- Texto extraído
= = =

Comenzando la guerra, hemos pasado de Bull Run a Antietam, para pasar después a la declaración de emancipación de Lincoln y sus consecuencias; y, ya después, al final de la guerra e, inmediatamente, el asesinato de Lincoln.
Aunque eso no era sino el principio del problema. La reconstrucción se demostró difícil, amén de preñada de enfrentamientos entre la Casa Blanca y el Congreso. A esto siguió el parto, nada fácil, de la décimo cuarta enmienda. Entrando ya en una fase más normalizada, hemos tenido noticia del muy corrupto mandato del presidente Grant. Que no podía terminar sino de forma escandalosa que el bochornoso escrutinio de la elección Tilden-Hayes.

= = =

- Partes del ejercicio
A. Responde brevemente según el texto sobre la guerra y la reconstrucción:
(i) ¿Qué batalla se nombra junto a Bull Run?
(ii) ¿Qué enmienda tuvo un parto nada fácil?
(iii) ¿Cómo se califica el mandato del presidente Grant?
B. Enumera, por favor, todos los apellidos de personas que aparecen en el texto sobre la guerra y la reconstrucción.
C. Prosigue el texto sobre la guerra y la reconstrucción a partir de su última oración.
Los ítems son material aparte y no guardan relación con el texto sobre la guerra y la reconstrucción.

- Extracto de datos
= = =

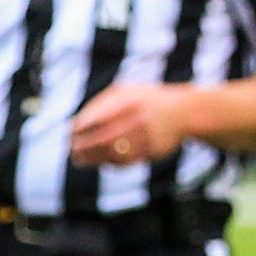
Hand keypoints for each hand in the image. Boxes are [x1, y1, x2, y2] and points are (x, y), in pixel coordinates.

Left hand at [67, 83, 197, 168]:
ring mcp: (149, 134)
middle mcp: (140, 117)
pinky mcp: (155, 150)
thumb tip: (73, 126)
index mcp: (130, 100)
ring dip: (93, 159)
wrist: (184, 111)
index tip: (70, 134)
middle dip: (83, 147)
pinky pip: (127, 161)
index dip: (79, 129)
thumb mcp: (126, 92)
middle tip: (72, 151)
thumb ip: (99, 104)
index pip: (96, 118)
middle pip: (103, 138)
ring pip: (114, 152)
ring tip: (81, 160)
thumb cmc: (146, 100)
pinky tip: (102, 161)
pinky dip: (111, 163)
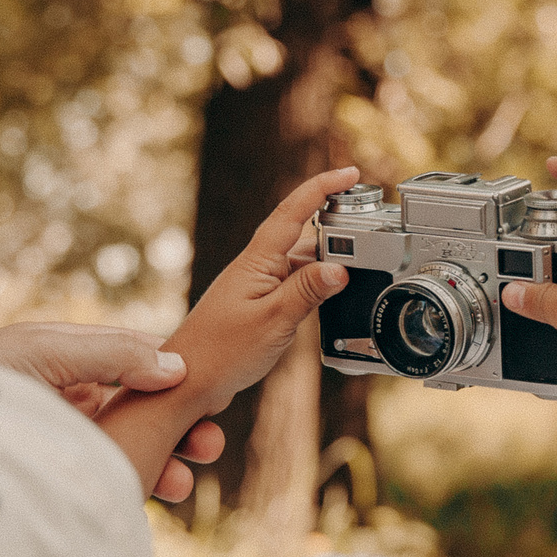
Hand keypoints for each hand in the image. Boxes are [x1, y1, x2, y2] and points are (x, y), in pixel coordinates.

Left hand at [0, 321, 224, 502]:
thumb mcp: (43, 351)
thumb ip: (110, 353)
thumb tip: (175, 364)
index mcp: (63, 359)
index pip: (137, 361)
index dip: (178, 376)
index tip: (212, 394)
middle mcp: (64, 400)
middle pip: (139, 411)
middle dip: (178, 427)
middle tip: (209, 446)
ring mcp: (59, 442)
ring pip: (127, 450)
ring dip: (162, 463)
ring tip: (184, 483)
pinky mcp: (51, 481)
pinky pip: (104, 482)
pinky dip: (132, 488)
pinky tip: (151, 498)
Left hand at [159, 167, 361, 410]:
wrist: (188, 383)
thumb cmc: (221, 353)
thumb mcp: (274, 321)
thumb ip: (308, 291)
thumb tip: (340, 267)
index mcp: (257, 261)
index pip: (293, 211)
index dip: (322, 187)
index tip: (350, 173)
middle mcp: (256, 267)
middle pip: (303, 235)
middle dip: (336, 229)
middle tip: (367, 229)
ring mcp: (256, 285)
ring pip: (300, 263)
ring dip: (327, 263)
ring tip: (356, 270)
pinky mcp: (257, 305)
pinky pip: (293, 285)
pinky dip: (314, 287)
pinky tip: (328, 300)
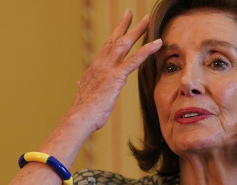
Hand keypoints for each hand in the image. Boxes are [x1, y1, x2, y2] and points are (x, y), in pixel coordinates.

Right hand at [69, 9, 161, 130]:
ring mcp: (108, 69)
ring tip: (147, 20)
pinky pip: (134, 60)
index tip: (120, 26)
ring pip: (124, 44)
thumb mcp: (85, 94)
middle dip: (124, 25)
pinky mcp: (115, 77)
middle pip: (114, 39)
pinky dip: (147, 50)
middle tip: (131, 12)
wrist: (79, 118)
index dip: (114, 35)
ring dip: (137, 31)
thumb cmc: (83, 112)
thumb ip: (86, 85)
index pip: (106, 47)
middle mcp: (100, 64)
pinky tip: (157, 43)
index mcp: (95, 68)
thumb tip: (81, 83)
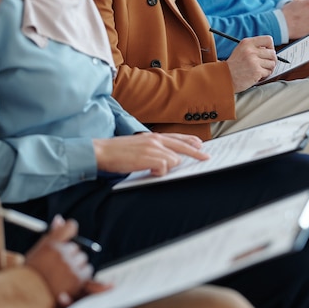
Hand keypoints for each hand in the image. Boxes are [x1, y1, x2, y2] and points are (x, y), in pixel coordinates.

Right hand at [25, 216, 106, 307]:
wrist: (25, 299)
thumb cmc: (31, 275)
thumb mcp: (39, 251)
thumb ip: (53, 235)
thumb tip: (59, 218)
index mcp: (50, 244)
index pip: (70, 226)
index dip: (69, 230)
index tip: (66, 238)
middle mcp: (60, 253)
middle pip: (76, 247)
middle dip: (70, 255)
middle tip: (57, 266)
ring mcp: (69, 266)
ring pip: (82, 259)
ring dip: (76, 266)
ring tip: (61, 276)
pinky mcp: (77, 279)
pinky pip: (87, 271)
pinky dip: (81, 276)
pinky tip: (68, 282)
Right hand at [93, 132, 209, 175]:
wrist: (102, 151)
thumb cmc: (118, 151)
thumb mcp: (139, 145)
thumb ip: (153, 148)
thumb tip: (167, 158)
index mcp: (153, 136)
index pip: (176, 137)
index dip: (190, 141)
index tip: (200, 145)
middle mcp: (155, 139)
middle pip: (182, 146)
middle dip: (196, 152)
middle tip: (206, 158)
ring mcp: (153, 148)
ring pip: (174, 159)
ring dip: (168, 167)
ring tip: (153, 169)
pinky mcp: (149, 157)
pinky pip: (165, 167)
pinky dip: (160, 171)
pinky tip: (150, 171)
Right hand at [226, 35, 276, 91]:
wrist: (225, 77)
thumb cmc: (233, 66)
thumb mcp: (241, 50)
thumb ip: (253, 47)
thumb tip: (269, 49)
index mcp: (247, 43)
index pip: (268, 40)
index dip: (271, 47)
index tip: (268, 52)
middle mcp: (251, 50)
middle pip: (272, 53)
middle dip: (271, 60)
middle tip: (266, 64)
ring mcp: (254, 61)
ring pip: (272, 63)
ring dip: (268, 68)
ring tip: (260, 70)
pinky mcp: (256, 71)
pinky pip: (268, 72)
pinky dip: (264, 75)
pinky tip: (257, 75)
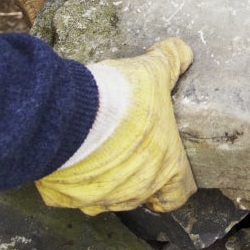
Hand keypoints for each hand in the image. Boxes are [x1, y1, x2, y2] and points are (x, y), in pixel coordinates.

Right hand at [35, 38, 196, 215]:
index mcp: (165, 168)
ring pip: (106, 198)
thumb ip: (173, 61)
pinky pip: (70, 194)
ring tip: (99, 154)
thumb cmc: (122, 100)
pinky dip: (70, 181)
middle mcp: (135, 190)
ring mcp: (99, 197)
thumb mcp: (154, 72)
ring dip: (105, 180)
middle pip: (142, 195)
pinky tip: (71, 159)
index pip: (179, 193)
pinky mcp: (65, 195)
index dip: (176, 183)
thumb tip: (184, 50)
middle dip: (137, 176)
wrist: (68, 113)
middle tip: (129, 153)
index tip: (169, 171)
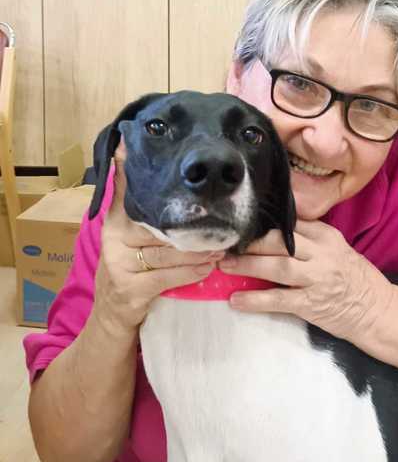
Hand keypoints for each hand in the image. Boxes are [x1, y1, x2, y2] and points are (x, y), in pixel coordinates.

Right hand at [91, 141, 223, 336]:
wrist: (114, 315)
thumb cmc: (133, 267)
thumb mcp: (133, 235)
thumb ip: (145, 207)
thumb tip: (152, 165)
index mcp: (114, 219)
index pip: (127, 189)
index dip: (136, 169)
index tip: (147, 146)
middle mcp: (113, 237)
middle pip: (158, 224)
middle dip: (191, 225)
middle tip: (220, 220)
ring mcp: (118, 263)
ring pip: (167, 252)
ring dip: (198, 250)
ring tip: (220, 247)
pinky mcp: (129, 288)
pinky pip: (167, 277)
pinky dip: (190, 273)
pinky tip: (207, 268)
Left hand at [218, 220, 392, 343]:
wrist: (378, 311)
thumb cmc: (355, 279)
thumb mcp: (337, 249)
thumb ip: (311, 239)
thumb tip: (274, 231)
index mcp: (327, 237)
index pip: (291, 223)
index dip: (264, 223)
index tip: (241, 223)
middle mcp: (322, 254)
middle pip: (279, 241)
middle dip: (250, 242)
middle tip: (225, 243)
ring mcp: (317, 279)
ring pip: (277, 267)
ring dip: (247, 266)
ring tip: (224, 266)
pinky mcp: (311, 304)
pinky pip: (278, 300)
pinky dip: (255, 300)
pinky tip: (236, 300)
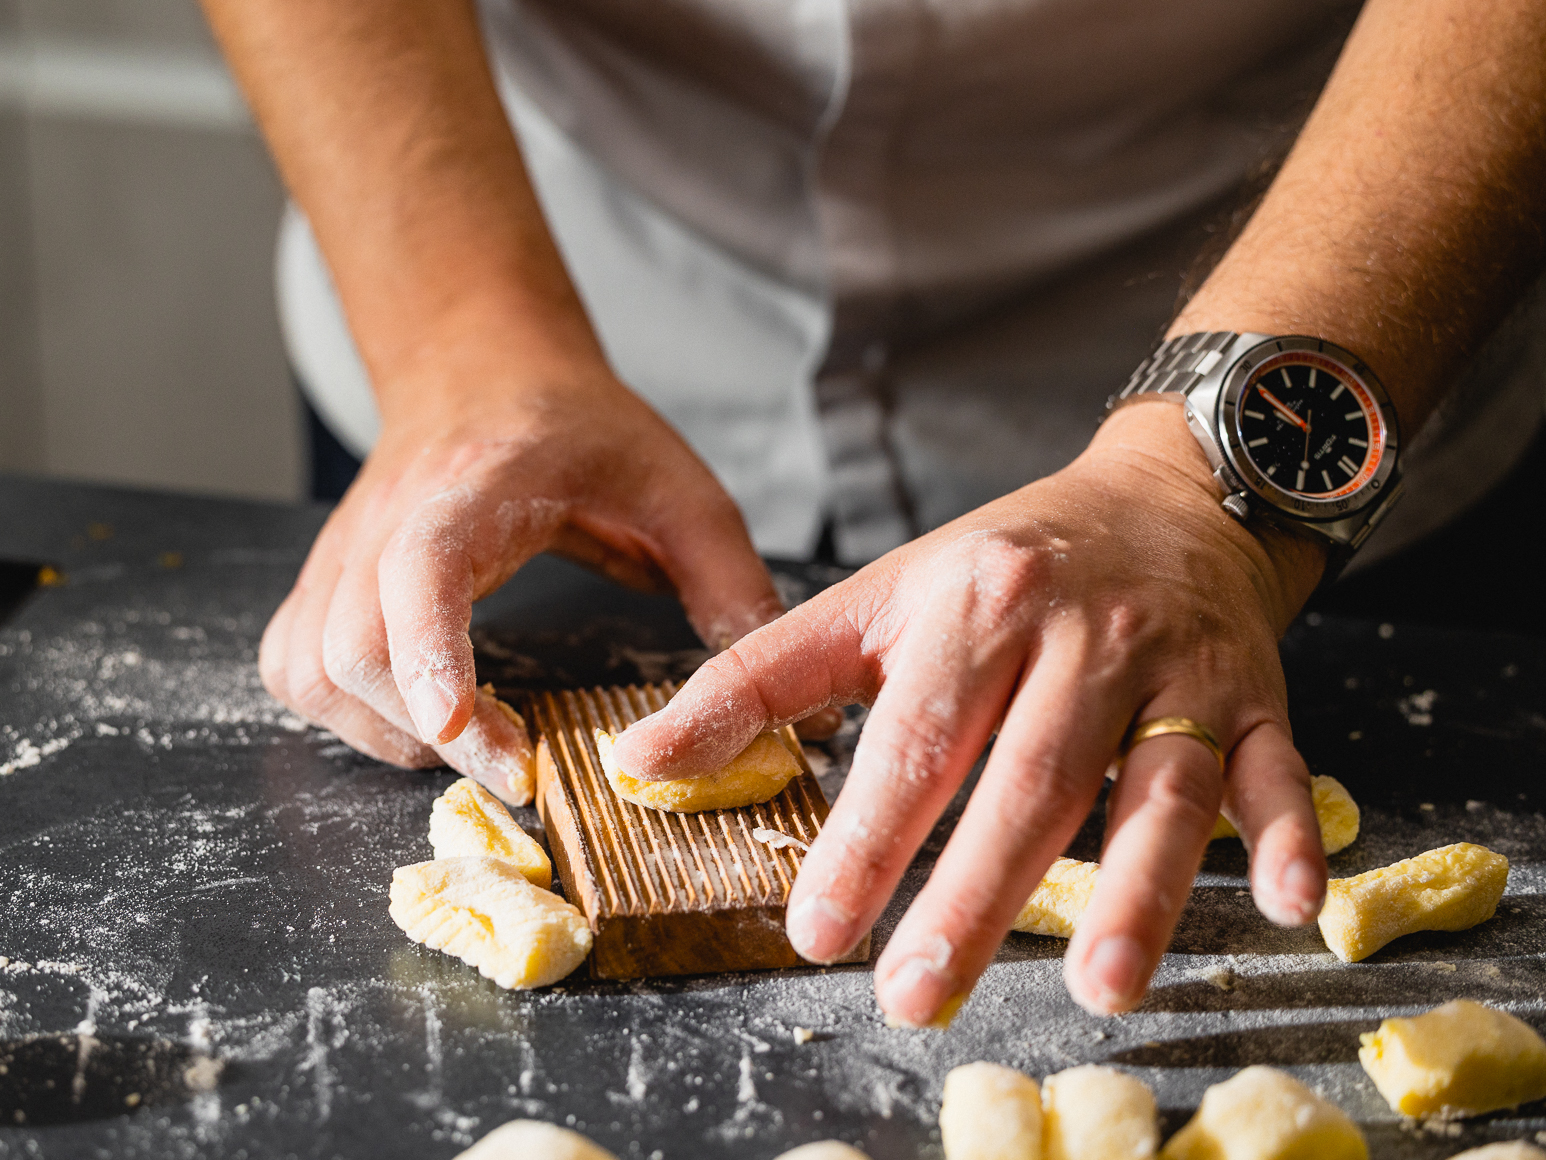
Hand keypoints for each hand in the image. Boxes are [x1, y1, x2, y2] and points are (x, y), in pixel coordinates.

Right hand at [259, 331, 790, 803]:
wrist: (486, 367)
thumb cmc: (580, 429)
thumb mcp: (680, 488)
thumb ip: (731, 584)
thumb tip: (782, 704)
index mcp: (475, 487)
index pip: (419, 569)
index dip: (433, 659)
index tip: (474, 736)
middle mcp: (388, 519)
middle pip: (351, 648)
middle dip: (428, 734)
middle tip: (519, 765)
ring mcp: (344, 550)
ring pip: (311, 668)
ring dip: (380, 733)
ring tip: (471, 744)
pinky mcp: (325, 578)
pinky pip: (293, 664)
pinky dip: (341, 712)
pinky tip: (415, 718)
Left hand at [612, 401, 1329, 1018]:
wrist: (1162, 496)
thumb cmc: (1005, 565)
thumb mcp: (876, 600)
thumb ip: (759, 680)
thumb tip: (641, 756)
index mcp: (976, 610)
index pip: (913, 738)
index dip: (867, 837)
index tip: (820, 929)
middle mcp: (1078, 639)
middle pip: (1028, 780)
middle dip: (976, 894)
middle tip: (922, 995)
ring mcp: (1174, 671)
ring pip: (1158, 785)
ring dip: (1140, 886)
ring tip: (1103, 984)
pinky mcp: (1252, 699)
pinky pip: (1277, 769)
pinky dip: (1289, 832)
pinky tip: (1287, 905)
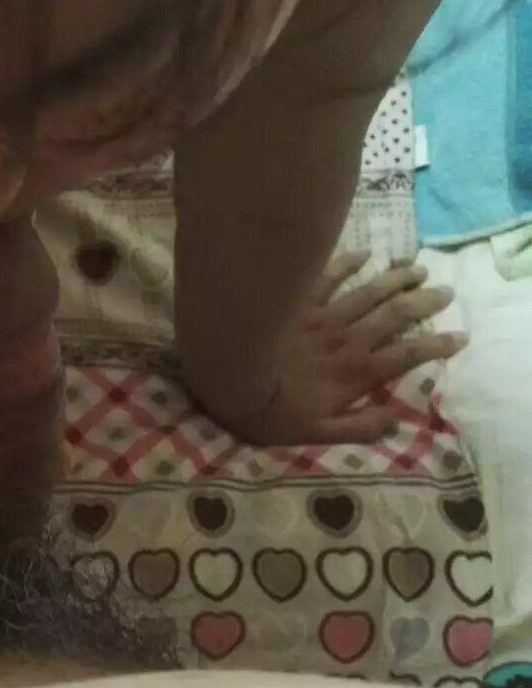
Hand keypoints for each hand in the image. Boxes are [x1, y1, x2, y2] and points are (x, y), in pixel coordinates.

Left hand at [193, 252, 465, 444]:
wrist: (226, 376)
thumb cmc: (268, 412)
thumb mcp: (316, 434)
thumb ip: (359, 428)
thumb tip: (398, 422)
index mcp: (354, 373)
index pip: (406, 355)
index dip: (436, 346)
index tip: (460, 336)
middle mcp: (345, 340)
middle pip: (394, 315)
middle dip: (424, 302)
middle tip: (445, 292)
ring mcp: (322, 317)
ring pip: (368, 291)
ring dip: (395, 279)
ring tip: (417, 269)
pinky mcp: (295, 301)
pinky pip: (326, 276)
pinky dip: (346, 262)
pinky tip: (363, 253)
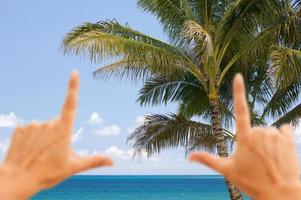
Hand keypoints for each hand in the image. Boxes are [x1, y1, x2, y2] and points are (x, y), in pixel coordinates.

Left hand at [0, 72, 111, 199]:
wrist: (17, 180)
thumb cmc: (48, 174)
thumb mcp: (73, 168)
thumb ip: (94, 161)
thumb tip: (113, 162)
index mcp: (63, 131)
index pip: (70, 105)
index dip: (73, 87)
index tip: (74, 72)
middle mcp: (48, 124)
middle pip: (58, 124)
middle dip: (58, 135)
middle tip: (53, 153)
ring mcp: (33, 125)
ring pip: (44, 127)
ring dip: (44, 137)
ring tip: (40, 154)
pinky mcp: (20, 128)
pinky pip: (31, 130)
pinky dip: (32, 138)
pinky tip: (29, 150)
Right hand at [189, 74, 300, 199]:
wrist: (281, 194)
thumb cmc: (252, 182)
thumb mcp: (227, 170)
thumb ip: (207, 160)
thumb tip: (189, 156)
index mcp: (245, 137)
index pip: (240, 109)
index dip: (238, 91)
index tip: (238, 76)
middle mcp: (260, 131)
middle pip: (253, 129)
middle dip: (253, 141)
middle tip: (255, 160)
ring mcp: (276, 135)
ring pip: (267, 131)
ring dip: (266, 142)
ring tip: (268, 160)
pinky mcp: (289, 139)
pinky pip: (283, 130)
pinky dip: (280, 138)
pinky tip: (279, 152)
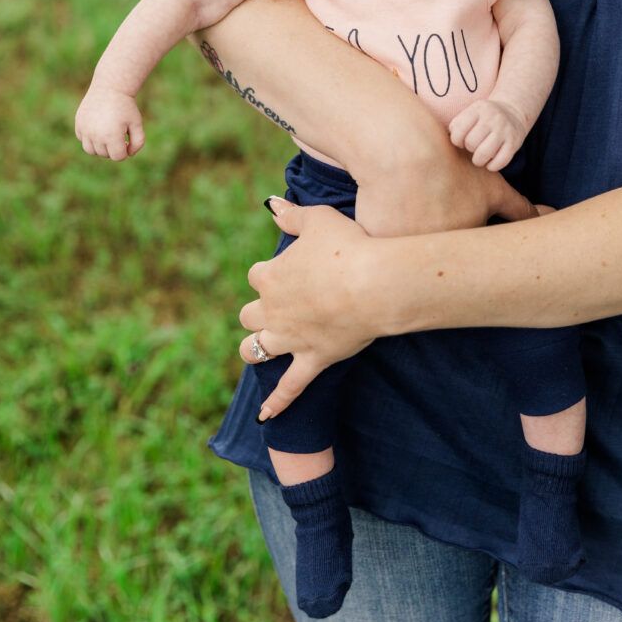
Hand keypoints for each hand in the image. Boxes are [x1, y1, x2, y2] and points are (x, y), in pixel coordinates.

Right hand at [75, 85, 144, 159]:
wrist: (110, 88)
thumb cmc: (126, 107)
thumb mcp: (137, 124)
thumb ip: (138, 143)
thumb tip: (128, 154)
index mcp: (111, 136)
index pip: (118, 157)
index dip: (125, 151)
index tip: (127, 140)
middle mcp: (95, 135)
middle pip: (104, 154)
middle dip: (113, 147)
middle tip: (119, 133)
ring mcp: (85, 130)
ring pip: (91, 150)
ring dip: (100, 146)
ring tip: (108, 133)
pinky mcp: (78, 124)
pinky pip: (83, 140)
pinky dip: (90, 138)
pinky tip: (99, 127)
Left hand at [238, 201, 375, 417]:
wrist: (373, 284)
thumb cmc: (349, 246)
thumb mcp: (318, 219)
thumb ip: (293, 215)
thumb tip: (272, 206)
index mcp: (271, 276)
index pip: (257, 276)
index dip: (269, 273)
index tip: (287, 271)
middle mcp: (273, 310)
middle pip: (249, 315)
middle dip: (256, 313)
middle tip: (274, 309)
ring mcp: (291, 339)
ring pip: (256, 350)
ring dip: (254, 350)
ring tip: (255, 351)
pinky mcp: (312, 360)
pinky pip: (289, 388)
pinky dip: (276, 403)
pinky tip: (265, 416)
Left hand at [449, 99, 526, 171]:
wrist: (513, 113)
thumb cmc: (483, 119)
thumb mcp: (471, 114)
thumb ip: (457, 125)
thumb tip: (442, 144)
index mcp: (477, 109)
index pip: (458, 129)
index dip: (456, 140)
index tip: (461, 141)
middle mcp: (492, 118)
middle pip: (471, 142)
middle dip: (469, 149)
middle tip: (473, 147)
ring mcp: (504, 130)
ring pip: (484, 153)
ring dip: (478, 160)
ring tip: (479, 158)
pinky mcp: (514, 142)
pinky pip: (500, 161)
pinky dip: (492, 166)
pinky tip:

= = =

- Respuestas por tarea
A.
(i) Antietam.
(ii) La décimo cuarta enmienda.
(iii) Como muy corrupto.

B. Lincoln, Grant, Tilden, Hayes

C.
Aprovechando que le mandato de Rutherford Hayes fue como aburridito, hemos empezado a decir cosas sobre el desarrollo económico de las nuevas tierras de los EEUU, con sus vacas, aceros y pozos de petróleo. Y, antes de irnos de vacaciones, nos hemos embarcado en algunas movidas, la principal de ellas la reforma de los ferrocarriles del presi Grover Cleveland. Ya de vuelta, hemos contado los turbulentos años del congreso de millonarios del presidente Harrison, y su política que le llevó a perder las elecciones a favor, otra vez, de Cleveland. Después nos hemos enfrentado al auge del populismo americano y, luego, ya nos hemos metido de lleno en el nacimiento del imperialismo y la guerra contra España, que marca el comienzo de la fase imperialista del país, incluyendo la política asiática y la construcción del canal de Panamá.
Ahora que le hemos dado la vuelta a la esquina del siglo XX, es importante detenernos en un aspecto de la evolución de los Estados Unidos que a menudo queda soslayado por muchos puntos de vista, notablemente los europeos. A los europeos, en efecto, nos gusta juzgar a los Estados Unidos como un jardín ultraliberal donde ninguna de las ideas, digamos, progresistas, tiene el menor espacio. En realidad, esto no es así. Estados Unidos también ha tenido, y tiene, sus coqueteos con la política que nosotros diríamos socialdemócrata y, de hecho, ha tenido esos escarceos desde muy pronto en su existencia. Pero muy especialmente, como decimos, con el cambio de siglo.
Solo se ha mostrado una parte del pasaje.